* _Data supplied_:
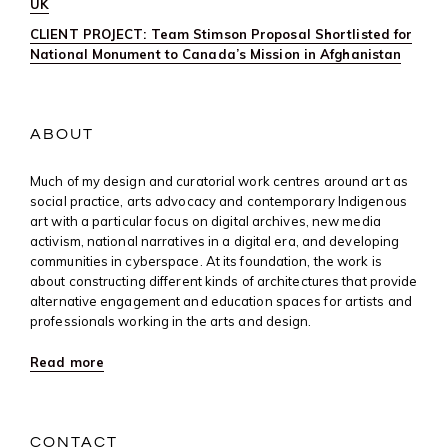
UK
CLIENT PROJECT: Team Stimson Proposal Shortlisted for
National Monument to Canada’s Mission in Afghanistan
ABOUT
Much of my design and curatorial work centres around art as
social practice, arts advocacy and contemporary Indigenous
art with a particular focus on digital archives, new media
activism, national narratives in a digital era, and developing
communities in cyberspace. At its foundation, the work is
about constructing different kinds of architectures that provide
alternative engagement and education spaces for artists and
professionals working in the arts and design.
Read more
CONTACT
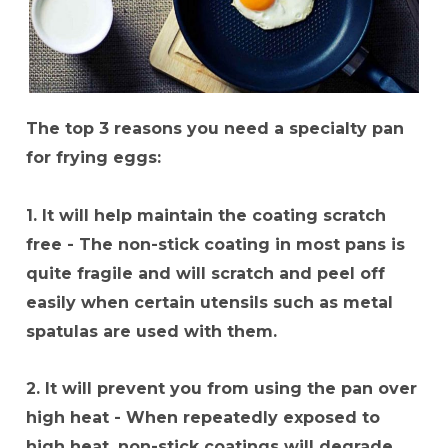
The top 3 reasons you need a specialty pan
for frying eggs:
1. It will help maintain the coating scratch
free - The non-stick coating in most pans is
quite fragile and will scratch and peel off
easily when certain utensils such as metal
spatulas are used with them.
2. It will prevent you from using the pan over
high heat - When repeatedly exposed to
high heat, non-stick coatings will degrade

* _What needs to be done_: Please retype all the entries word for word, omitting the pictures.

* _Exercise result_:
UK
CLIENT PROJECT: Team Stimson Proposal Shortlisted for
National Monument to Canada’s Mission in Afghanistan
ABOUT
Much of my design and curatorial work centres around art as
social practice, arts advocacy and contemporary Indigenous
art with a particular focus on digital archives, new media
activism, national narratives in a digital era, and developing
communities in cyberspace. At its foundation, the work is
about constructing different kinds of architectures that provide
alternative engagement and education spaces for artists and
professionals working in the arts and design.
Read more
CONTACT
The top 3 reasons you need a specialty pan
for frying eggs:
1. It will help maintain the coating scratch
free - The non-stick coating in most pans is
quite fragile and will scratch and peel off
easily when certain utensils such as metal
spatulas are used with them.
2. It will prevent you from using the pan over
high heat - When repeatedly exposed to
high heat, non-stick coatings will degrade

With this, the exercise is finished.